== Problem ==
Convert every line of the records below into a Markdown table with two columns, Row and Entry. Number the rows in order under Row, put each line under Entry, and leave out blank lines.

☆ ☆ ☆ ☆ ☆ ☆ ☆

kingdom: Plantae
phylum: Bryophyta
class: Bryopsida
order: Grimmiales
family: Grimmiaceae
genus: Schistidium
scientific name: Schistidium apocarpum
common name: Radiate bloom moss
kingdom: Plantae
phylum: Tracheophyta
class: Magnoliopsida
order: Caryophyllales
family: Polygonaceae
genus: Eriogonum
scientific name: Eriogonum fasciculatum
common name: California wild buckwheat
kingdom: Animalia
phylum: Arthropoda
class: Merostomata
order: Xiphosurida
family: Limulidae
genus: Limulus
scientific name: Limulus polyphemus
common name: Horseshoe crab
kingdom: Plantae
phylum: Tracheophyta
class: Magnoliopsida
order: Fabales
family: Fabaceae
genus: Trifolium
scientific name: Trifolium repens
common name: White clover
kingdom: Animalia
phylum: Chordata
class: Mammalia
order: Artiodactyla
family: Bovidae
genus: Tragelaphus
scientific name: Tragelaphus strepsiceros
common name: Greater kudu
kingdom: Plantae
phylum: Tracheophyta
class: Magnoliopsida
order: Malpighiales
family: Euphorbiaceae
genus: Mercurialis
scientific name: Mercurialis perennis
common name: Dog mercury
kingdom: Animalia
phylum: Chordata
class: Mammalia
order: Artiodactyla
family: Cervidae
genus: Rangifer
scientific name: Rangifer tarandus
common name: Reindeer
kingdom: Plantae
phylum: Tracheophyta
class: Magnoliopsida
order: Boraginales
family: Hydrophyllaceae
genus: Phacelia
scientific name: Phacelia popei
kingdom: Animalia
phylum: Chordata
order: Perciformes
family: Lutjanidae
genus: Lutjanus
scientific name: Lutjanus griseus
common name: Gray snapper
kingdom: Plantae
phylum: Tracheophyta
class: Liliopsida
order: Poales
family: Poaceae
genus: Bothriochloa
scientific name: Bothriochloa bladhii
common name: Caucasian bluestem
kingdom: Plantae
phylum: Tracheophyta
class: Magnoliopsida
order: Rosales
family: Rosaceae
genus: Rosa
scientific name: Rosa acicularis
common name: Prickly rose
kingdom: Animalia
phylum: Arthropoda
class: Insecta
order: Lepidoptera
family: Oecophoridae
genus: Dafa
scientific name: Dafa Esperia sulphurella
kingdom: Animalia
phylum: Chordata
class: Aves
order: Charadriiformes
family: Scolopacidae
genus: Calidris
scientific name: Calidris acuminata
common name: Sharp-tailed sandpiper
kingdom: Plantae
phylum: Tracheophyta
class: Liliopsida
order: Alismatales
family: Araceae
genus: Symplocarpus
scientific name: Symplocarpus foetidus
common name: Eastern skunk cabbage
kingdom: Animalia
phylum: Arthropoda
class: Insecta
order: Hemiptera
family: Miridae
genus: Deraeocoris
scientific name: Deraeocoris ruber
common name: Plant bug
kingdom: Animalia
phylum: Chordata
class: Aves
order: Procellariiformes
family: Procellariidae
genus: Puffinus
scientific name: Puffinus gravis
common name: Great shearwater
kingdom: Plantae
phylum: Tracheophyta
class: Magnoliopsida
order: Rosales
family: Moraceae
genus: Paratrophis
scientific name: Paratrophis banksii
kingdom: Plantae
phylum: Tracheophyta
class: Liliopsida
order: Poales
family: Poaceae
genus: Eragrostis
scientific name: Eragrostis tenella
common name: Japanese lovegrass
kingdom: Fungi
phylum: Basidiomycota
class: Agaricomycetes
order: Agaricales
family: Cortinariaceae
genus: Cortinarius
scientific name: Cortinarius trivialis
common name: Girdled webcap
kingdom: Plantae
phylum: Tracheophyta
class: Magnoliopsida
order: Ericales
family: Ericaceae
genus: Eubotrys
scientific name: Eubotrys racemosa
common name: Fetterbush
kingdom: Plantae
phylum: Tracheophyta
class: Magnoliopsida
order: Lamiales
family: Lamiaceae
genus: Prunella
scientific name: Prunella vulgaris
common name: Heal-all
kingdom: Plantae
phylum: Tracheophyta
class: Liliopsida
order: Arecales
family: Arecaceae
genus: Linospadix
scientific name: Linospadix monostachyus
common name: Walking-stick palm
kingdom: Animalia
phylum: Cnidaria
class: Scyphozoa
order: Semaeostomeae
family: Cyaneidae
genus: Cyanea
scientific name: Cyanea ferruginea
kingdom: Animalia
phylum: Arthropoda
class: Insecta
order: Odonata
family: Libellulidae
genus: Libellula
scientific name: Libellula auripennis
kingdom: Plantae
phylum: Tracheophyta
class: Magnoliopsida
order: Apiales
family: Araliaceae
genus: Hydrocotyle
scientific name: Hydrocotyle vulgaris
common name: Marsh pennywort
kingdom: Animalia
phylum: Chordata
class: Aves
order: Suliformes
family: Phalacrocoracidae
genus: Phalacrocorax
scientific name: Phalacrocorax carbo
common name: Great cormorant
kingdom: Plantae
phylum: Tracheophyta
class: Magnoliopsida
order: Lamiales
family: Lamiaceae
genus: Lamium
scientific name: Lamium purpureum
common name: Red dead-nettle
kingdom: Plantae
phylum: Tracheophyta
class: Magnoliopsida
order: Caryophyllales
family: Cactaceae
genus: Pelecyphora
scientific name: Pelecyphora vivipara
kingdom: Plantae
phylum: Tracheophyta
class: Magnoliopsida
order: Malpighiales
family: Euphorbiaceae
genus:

☆ ☆ ☆ ☆ ☆ ☆ ☆

== Final result ==
| Row | Entry |
|---|---|
| 1 | kingdom: Plantae |
| 2 | phylum: Bryophyta |
| 3 | class: Bryopsida |
| 4 | order: Grimmiales |
| 5 | family: Grimmiaceae |
| 6 | genus: Schistidium |
| 7 | scientific name: Schistidium apocarpum |
| 8 | common name: Radiate bloom moss |
| 9 | kingdom: Plantae |
| 10 | phylum: Tracheophyta |
| 11 | class: Magnoliopsida |
| 12 | order: Caryophyllales |
| 13 | family: Polygonaceae |
| 14 | genus: Eriogonum |
| 15 | scientific name: Eriogonum fasciculatum |
| 16 | common name: California wild buckwheat |
| 17 | kingdom: Animalia |
| 18 | phylum: Arthropoda |
| 19 | class: Merostomata |
| 20 | order: Xiphosurida |
| 21 | family: Limulidae |
| 22 | genus: Limulus |
| 23 | scientific name: Limulus polyphemus |
| 24 | common name: Horseshoe crab |
| 25 | kingdom: Plantae |
| 26 | phylum: Tracheophyta |
| 27 | class: Magnoliopsida |
| 28 | order: Fabales |
| 29 | family: Fabaceae |
| 30 | genus: Trifolium |
| 31 | scientific name: Trifolium repens |
| 32 | common name: White clover |
| 33 | kingdom: Animalia |
| 34 | phylum: Chordata |
| 35 | class: Mammalia |
| 36 | order: Artiodactyla |
| 37 | family: Bovidae |
| 38 | genus: Tragelaphus |
| 39 | scientific name: Tragelaphus strepsiceros |
| 40 | common name: Greater kudu |
| 41 | kingdom: Plantae |
| 42 | phylum: Tracheophyta |
| 43 | class: Magnoliopsida |
| 44 | order: Malpighiales |
| 45 | family: Euphorbiaceae |
| 46 | genus: Mercurialis |
| 47 | scientific name: Mercurialis perennis |
| 48 | common name: Dog mercury |
| 49 | kingdom: Animalia |
| 50 | phylum: Chordata |
| 51 | class: Mammalia |
| 52 | order: Artiodactyla |
| 53 | family: Cervidae |
| 54 | genus: Rangifer |
| 55 | scientific name: Rangifer tarandus |
| 56 | common name: Reindeer |
| 57 | kingdom: Plantae |
| 58 | phylum: Tracheophyta |
| 59 | class: Magnoliopsida |
| 60 | order: Boraginales |
| 61 | family: Hydrophyllaceae |
| 62 | genus: Phacelia |
| 63 | scientific name: Phacelia popei |
| 64 | kingdom: Animalia |
| 65 | phylum: Chordata |
| 66 | order: Perciformes |
| 67 | family: Lutjanidae |
| 68 | genus: Lutjanus |
| 69 | scientific name: Lutjanus griseus |
| 70 | common name: Gray snapper |
| 71 | kingdom: Plantae |
| 72 | phylum: Tracheophyta |
| 73 | class: Liliopsida |
| 74 | order: Poales |
| 75 | family: Poaceae |
| 76 | genus: Bothriochloa |
| 77 | scientific name: Bothriochloa bladhii |
| 78 | common name: Caucasian bluestem |
| 79 | kingdom: Plantae |
| 80 | phylum: Tracheophyta |
| 81 | class: Magnoliopsida |
| 82 | order: Rosales |
| 83 | family: Rosaceae |
| 84 | genus: Rosa |
| 85 | scientific name: Rosa acicularis |
| 86 | common name: Prickly rose |
| 87 | kingdom: Animalia |
| 88 | phylum: Arthropoda |
| 89 | class: Insecta |
| 90 | order: Lepidoptera |
| 91 | family: Oecophoridae |
| 92 | genus: Dafa |
| 93 | scientific name: Dafa Esperia sulphurella |
| 94 | kingdom: Animalia |
| 95 | phylum: Chordata |
| 96 | class: Aves |
| 97 | order: Charadriiformes |
| 98 | family: Scolopacidae |
| 99 | genus: Calidris |
| 100 | scientific name: Calidris acuminata |
| 101 | common name: Sharp-tailed sandpiper |
| 102 | kingdom: Plantae |
| 103 | phylum: Tracheophyta |
| 104 | class: Liliopsida |
| 105 | order: Alismatales |
| 106 | family: Araceae |
| 107 | genus: Symplocarpus |
| 108 | scientific name: Symplocarpus foetidus |
| 109 | common name: Eastern skunk cabbage |
| 110 | kingdom: Animalia |
| 111 | phylum: Arthropoda |
| 112 | class: Insecta |
| 113 | order: Hemiptera |
| 114 | family: Miridae |
| 115 | genus: Deraeocoris |
| 116 | scientific name: Deraeocoris ruber |
| 117 | common name: Plant bug |
| 118 | kingdom: Animalia |
| 119 | phylum: Chordata |
| 120 | class: Aves |
| 121 | order: Procellariiformes |
| 122 | family: Procellariidae |
| 123 | genus: Puffinus |
| 124 | scientific name: Puffinus gravis |
| 125 | common name: Great shearwater |
| 126 | kingdom: Plantae |
| 127 | phylum: Tracheophyta |
| 128 | class: Magnoliopsida |
| 129 | order: Rosales |
| 130 | family: Moraceae |
| 131 | genus: Paratrophis |
| 132 | scientific name: Paratrophis banksii |
| 133 | kingdom: Plantae |
| 134 | phylum: Tracheophyta |
| 135 | class: Liliopsida |
| 136 | order: Poales |
| 137 | family: Poaceae |
| 138 | genus: Eragrostis |
| 139 | scientific name: Eragrostis tenella |
| 140 | common name: Japanese lovegrass |
| 141 | kingdom: Fungi |
| 142 | phylum: Basidiomycota |
| 143 | class: Agaricomycetes |
| 144 | order: Agaricales |
| 145 | family: Cortinariaceae |
| 146 | genus: Cortinarius |
| 147 | scientific name: Cortinarius trivialis |
| 148 | common name: Girdled webcap |
| 149 | kingdom: Plantae |
| 150 | phylum: Tracheophyta |
| 151 | class: Magnoliopsida |
| 152 | order: Ericales |
| 153 | family: Ericaceae |
| 154 | genus: Eubotrys |
| 155 | scientific name: Eubotrys racemosa |
| 156 | common name: Fetterbush |
| 157 | kingdom: Plantae |
| 158 | phylum: Tracheophyta |
| 159 | class: Magnoliopsida |
| 160 | order: Lamiales |
| 161 | family: Lamiaceae |
| 162 | genus: Prunella |
| 163 | scientific name: Prunella vulgaris |
| 164 | common name: Heal-all |
| 165 | kingdom: Plantae |
| 166 | phylum: Tracheophyta |
| 167 | class: Liliopsida |
| 168 | order: Arecales |
| 169 | family: Arecaceae |
| 170 | genus: Linospadix |
| 171 | scientific name: Linospadix monostachyus |
| 172 | common name: Walking-stick palm |
| 173 | kingdom: Animalia |
| 174 | phylum: Cnidaria |
| 175 | class: Scyphozoa |
| 176 | order: Semaeostomeae |
| 177 | family: Cyaneidae |
| 178 | genus: Cyanea |
| 179 | scientific name: Cyanea ferruginea |
| 180 | kingdom: Animalia |
| 181 | phylum: Arthropoda |
| 182 | class: Insecta |
| 183 | order: Odonata |
| 184 | family: Libellulidae |
| 185 | genus: Libellula |
| 186 | scientific name: Libellula auripennis |
| 187 | kingdom: Plantae |
| 188 | phylum: Tracheophyta |
| 189 | class: Magnoliopsida |
| 190 | order: Apiales |
| 191 | family: Araliaceae |
| 192 | genus: Hydrocotyle |
| 193 | scientific name: Hydrocotyle vulgaris |
| 194 | common name: Marsh pennywort |
| 195 | kingdom: Animalia |
| 196 | phylum: Chordata |
| 197 | class: Aves |
| 198 | order: Suliformes |
| 199 | family: Phalacrocoracidae |
| 200 | genus: Phalacrocorax |
| 201 | scientific name: Phalacrocorax carbo |
| 202 | common name: Great cormorant |
| 203 | kingdom: Plantae |
| 204 | phylum: Tracheophyta |
| 205 | class: Magnoliopsida |
| 206 | order: Lamiales |
| 207 | family: Lamiaceae |
| 208 | genus: Lamium |
| 209 | scientific name: Lamium purpureum |
| 210 | common name: Red dead-nettle |
| 211 | kingdom: Plantae |
| 212 | phylum: Tracheophyta |
| 213 | class: Magnoliopsida |
| 214 | order: Caryophyllales |
| 215 | family: Cactaceae |
| 216 | genus: Pelecyphora |
| 217 | scientific name: Pelecyphora vivipara |
| 218 | kingdom: Plantae |
| 219 | phylum: Tracheophyta |
| 220 | class: Magnoliopsida |
| 221 | order: Malpighiales |
| 222 | family: Euphorbiaceae |
| 223 | genus: |